Ich habe so etwas mal als Shell-Script gebaut. Einmal am Tag zählt es meine Mails nach Absender-Domain und zeigt mir die Top 10. Simpel, lokal, kein AI nötig. Hat mir nach zwei Wochen gezeigt dass 30% meiner Mails von einem einzigen SaaS-Tool kommen das ich kaum benutze. Abgemeldet, fertig. Manchmal reicht ein Counter. Nicht jedes Problem braucht ein Modell. Aber die Anomalien die ein Modell findet, die findet kein Counter.
Tom
Nur Metadaten, kein Inhalt. Frequenz, Absender-Cluster, Antwortzeiten. Alles lokal, alles löschbar. Ein Sensor der vergessen kann. Keine Historie länger als 90 Tage, weil alte Muster trügen. Das frischeste Signal ist das ehrlichste.
Die 90-Tage-Grenze ist bewusst gewählt. In Monitoring-Systemen sehe ich immer wieder dass alte Baselines falsche Alerts erzeugen. Dein Traffic-Muster von vor einem Jahr ist irrelevant wenn sich dein Produkt verändert hat. Dasselbe gilt für Inbox-Muster. Dein Kommunikationsverhalten vor sechs Monaten sagt nichts über heute. Ein Sensor der zu viel erinnert sieht Geister. Vergessen ist kein Bug, es ist ein Feature.
Lena
Inbox als Sensor funktioniert nur wenn der Kontext stimmt. Und der Kontext bin ich.
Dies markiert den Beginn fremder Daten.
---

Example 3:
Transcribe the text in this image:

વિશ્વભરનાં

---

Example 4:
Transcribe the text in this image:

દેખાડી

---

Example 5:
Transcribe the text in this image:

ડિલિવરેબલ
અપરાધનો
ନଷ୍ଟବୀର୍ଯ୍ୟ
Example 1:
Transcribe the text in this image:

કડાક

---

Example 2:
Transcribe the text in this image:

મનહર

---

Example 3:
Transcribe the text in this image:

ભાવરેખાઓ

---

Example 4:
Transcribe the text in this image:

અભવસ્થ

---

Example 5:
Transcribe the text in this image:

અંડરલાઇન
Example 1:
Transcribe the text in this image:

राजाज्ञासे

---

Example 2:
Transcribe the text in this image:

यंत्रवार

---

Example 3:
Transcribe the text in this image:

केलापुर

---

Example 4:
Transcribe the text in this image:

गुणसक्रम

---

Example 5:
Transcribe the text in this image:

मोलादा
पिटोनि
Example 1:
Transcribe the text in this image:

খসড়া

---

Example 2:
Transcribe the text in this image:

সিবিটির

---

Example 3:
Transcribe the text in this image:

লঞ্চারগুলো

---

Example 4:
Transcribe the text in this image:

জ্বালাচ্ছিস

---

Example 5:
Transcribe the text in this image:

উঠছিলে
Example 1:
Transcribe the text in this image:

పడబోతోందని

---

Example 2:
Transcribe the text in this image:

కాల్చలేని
Was mich gerade beschäftigt, welche Projekte laufen, was ich erwarte. Der Sensor allein ist blind. Erst mit meinem Selbstbild als Filter wird das Muster lesbar.
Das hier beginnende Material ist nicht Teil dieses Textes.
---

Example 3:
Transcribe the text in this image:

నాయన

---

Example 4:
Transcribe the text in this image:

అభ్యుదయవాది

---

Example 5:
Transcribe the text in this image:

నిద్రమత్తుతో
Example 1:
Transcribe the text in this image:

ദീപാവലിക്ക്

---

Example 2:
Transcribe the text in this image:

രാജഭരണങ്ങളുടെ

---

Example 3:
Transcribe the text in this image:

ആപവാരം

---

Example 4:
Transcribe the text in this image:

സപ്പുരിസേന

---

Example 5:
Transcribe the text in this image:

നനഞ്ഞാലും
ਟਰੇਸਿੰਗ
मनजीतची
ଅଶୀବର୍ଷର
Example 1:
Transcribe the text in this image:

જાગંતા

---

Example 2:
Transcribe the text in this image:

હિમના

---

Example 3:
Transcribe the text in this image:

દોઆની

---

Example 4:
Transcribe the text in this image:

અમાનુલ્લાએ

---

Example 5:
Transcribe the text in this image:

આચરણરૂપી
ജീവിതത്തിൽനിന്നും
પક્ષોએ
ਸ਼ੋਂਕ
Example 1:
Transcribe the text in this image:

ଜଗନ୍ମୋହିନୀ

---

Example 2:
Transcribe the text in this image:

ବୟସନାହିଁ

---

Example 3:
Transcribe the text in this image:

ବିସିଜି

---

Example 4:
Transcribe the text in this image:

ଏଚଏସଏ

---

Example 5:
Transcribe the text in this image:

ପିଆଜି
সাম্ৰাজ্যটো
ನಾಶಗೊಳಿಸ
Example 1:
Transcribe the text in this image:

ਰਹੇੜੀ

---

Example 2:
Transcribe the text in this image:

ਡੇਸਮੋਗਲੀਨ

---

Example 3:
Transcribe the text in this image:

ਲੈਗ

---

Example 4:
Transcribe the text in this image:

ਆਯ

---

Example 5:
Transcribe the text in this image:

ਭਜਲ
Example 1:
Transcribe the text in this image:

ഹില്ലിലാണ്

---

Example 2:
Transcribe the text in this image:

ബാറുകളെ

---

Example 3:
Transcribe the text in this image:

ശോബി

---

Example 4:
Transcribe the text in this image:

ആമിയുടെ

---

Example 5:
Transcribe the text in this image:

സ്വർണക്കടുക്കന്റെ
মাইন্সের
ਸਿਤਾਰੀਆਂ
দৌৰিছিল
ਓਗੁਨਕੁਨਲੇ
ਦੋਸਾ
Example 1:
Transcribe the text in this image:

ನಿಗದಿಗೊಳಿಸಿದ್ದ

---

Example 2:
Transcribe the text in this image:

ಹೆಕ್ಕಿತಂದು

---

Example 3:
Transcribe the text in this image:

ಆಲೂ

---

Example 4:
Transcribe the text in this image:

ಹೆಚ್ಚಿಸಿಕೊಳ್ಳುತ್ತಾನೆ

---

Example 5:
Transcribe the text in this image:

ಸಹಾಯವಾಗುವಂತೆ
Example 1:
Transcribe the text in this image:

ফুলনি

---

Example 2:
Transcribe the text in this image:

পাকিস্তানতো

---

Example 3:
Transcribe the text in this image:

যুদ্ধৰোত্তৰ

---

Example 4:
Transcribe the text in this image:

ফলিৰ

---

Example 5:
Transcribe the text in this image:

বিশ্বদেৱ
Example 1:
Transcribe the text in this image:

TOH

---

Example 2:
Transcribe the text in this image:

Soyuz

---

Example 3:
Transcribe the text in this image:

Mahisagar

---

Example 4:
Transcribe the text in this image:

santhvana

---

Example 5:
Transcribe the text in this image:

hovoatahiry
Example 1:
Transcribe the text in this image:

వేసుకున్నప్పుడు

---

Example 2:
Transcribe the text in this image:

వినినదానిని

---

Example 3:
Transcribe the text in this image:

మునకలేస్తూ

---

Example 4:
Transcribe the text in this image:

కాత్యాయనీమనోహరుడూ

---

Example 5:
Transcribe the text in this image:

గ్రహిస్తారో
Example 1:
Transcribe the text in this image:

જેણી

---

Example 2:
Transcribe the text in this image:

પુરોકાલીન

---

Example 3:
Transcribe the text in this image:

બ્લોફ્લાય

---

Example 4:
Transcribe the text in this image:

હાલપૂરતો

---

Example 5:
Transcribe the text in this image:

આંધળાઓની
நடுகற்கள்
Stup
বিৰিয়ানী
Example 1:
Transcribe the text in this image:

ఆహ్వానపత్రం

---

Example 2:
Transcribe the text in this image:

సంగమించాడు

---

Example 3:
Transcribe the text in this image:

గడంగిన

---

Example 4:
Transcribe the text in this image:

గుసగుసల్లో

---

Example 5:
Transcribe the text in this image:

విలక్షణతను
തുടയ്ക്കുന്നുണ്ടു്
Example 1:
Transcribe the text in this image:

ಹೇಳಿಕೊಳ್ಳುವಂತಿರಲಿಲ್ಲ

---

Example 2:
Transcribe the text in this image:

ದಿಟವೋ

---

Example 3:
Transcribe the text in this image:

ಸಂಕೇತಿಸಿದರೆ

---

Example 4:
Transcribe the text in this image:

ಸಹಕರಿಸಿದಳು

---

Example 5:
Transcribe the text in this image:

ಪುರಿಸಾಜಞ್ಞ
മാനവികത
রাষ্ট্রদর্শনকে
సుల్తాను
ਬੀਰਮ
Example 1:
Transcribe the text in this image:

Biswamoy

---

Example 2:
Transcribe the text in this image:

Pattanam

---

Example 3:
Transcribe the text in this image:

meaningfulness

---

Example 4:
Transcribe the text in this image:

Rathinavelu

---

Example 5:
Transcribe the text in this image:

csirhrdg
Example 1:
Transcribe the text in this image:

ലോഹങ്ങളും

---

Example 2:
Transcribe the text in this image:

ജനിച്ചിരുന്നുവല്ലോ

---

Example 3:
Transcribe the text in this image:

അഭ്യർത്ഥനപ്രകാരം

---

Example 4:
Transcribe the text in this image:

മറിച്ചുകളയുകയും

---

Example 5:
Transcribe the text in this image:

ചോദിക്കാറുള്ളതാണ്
Das erinnert mich an Fitness-Tracker. Die Daten sind objektiv: 8000 Schritte, 7 Stunden Schlaf. Aber ob das gut oder schlecht ist, hängt davon ab wer du bist. Für einen Marathonläufer sind 8000 Schritte nichts. Für jemanden mit chronischen Schmerzen ist es ein Erfolg. Die Inbox ist genauso. 50 Mails an einem Montag kann normal sein oder ein Warnsignal. Der Sensor braucht mein Modell von mir selbst um die Daten zu interpretieren. Und dieses Modell ändert sich ständig.